Saturday, April 11, 2015
Live Review :: Forever Cult :: The Stillery, London - Apr 9 2015
Forever Cult
The Stillery, London
April 9 2015
Words: Richard O'Hagan
Photos: Caroline Garden
There are two sad facts about the modern music business. The first is that getting a record deal is hard. The second is that even getting such a deal – even one from the excellent Clue Records – doesn’t stop you from having to play the toilet circuit. And they don’t come much more ‘toilet’ than The Stillery, where the four unisex cubicles (one conspicuously lacking a light, fact fans) are adjacent to the stage, giving any band the disturbing sight of their audience apparently leaving whenever nature calls.
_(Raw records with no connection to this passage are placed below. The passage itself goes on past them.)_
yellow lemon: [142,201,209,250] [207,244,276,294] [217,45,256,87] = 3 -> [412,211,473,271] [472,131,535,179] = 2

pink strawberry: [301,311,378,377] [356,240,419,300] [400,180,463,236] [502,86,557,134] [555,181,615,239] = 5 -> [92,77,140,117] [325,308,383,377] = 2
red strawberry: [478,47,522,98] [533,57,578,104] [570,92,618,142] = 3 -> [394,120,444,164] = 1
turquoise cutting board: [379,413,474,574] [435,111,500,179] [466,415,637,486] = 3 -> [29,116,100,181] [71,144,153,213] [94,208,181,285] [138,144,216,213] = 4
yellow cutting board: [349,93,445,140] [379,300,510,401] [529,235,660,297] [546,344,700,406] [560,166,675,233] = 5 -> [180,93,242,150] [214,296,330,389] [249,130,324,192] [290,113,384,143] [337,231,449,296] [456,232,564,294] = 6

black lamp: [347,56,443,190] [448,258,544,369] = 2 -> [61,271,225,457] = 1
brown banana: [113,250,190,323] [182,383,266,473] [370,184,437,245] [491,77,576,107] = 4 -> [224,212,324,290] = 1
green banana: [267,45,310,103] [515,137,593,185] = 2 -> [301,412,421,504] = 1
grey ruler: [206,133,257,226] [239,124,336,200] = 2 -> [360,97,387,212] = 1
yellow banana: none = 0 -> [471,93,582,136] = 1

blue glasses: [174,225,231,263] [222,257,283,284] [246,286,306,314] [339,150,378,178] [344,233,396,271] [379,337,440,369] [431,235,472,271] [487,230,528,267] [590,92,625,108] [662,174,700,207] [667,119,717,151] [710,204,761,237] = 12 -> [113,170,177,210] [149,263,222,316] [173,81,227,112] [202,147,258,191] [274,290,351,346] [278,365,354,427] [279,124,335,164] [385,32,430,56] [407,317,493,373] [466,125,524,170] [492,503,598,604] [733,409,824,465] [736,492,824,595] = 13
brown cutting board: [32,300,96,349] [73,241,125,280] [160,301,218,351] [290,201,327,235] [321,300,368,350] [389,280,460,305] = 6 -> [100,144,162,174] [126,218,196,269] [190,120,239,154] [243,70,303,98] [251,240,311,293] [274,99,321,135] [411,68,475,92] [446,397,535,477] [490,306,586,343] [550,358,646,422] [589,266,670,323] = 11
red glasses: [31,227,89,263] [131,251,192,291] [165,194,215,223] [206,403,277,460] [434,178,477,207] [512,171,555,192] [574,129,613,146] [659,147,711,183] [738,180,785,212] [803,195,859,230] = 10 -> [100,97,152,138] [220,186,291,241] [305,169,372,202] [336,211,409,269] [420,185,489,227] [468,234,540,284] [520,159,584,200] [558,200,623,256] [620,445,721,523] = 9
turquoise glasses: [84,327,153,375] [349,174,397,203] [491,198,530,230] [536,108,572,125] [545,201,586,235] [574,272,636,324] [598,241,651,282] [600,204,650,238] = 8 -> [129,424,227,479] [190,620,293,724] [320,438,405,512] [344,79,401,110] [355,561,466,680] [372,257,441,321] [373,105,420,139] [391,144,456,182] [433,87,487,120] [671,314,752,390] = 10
Add that to the painfully inadequate nature of the stage itself, the apron of which is actually constructed from coffee tables, and it is no surprise that Forever Cult seem a little lacklustre tonight.
The three-piece certainly try to make light of the setting. Alex Greaves might have worse dress sense than roadkill, but the energy with which the bass player prowls his third of the stage can’t be faulted. Even more compelling is drummer Aaron Snowden, who rocks a look somewhere between Hair Bear and a member of Napalm Death, yet displays a surprisingly deft touch behind the kit – even if he does have the most brilliantly pained expression whenever called on to play quietly. Notwithstanding that though, the band just can’t seem to lift a largely partisan crowd from a state of polite lethargy.
That isn’t what is going to hold this band back, however. What is going to hold them back is a lack of decent tunes. Tonight they play seven numbers, five of which should’ve been strangled at birth. ‘Luck’ actually sounds less like a song than a jam which goes horribly wrong, whilst ‘Figure It Out’ is the sound of a group who haven’t worked out that a song should actually go somewhere, rather than just wander around in a vaguely dyspeptic haze for four minutes.
The absolute travesty – and tragedy – of this is that when Forever Cult do get it right, they are absolutely bloody brilliant. Singer Kieran Clarke might be taking his Kurt Cobain fixation a little far with the same cardigan-and-band-tee combo (tonight, Sonic Youth) as his idol, but ‘Winter’s Glow’ is as fine a piece of grunge as you will have heard in two decades, whilst ‘Yasmin’, thrown away criminally early in the set, is a number most bands would be glad to call their own.
It is rare to see a band with such a disparity between the wonderful and the godawful at this stage of their careers, but Forever Cult clearly have the ability to go on to bigger and better things. The question is whether they can harness it.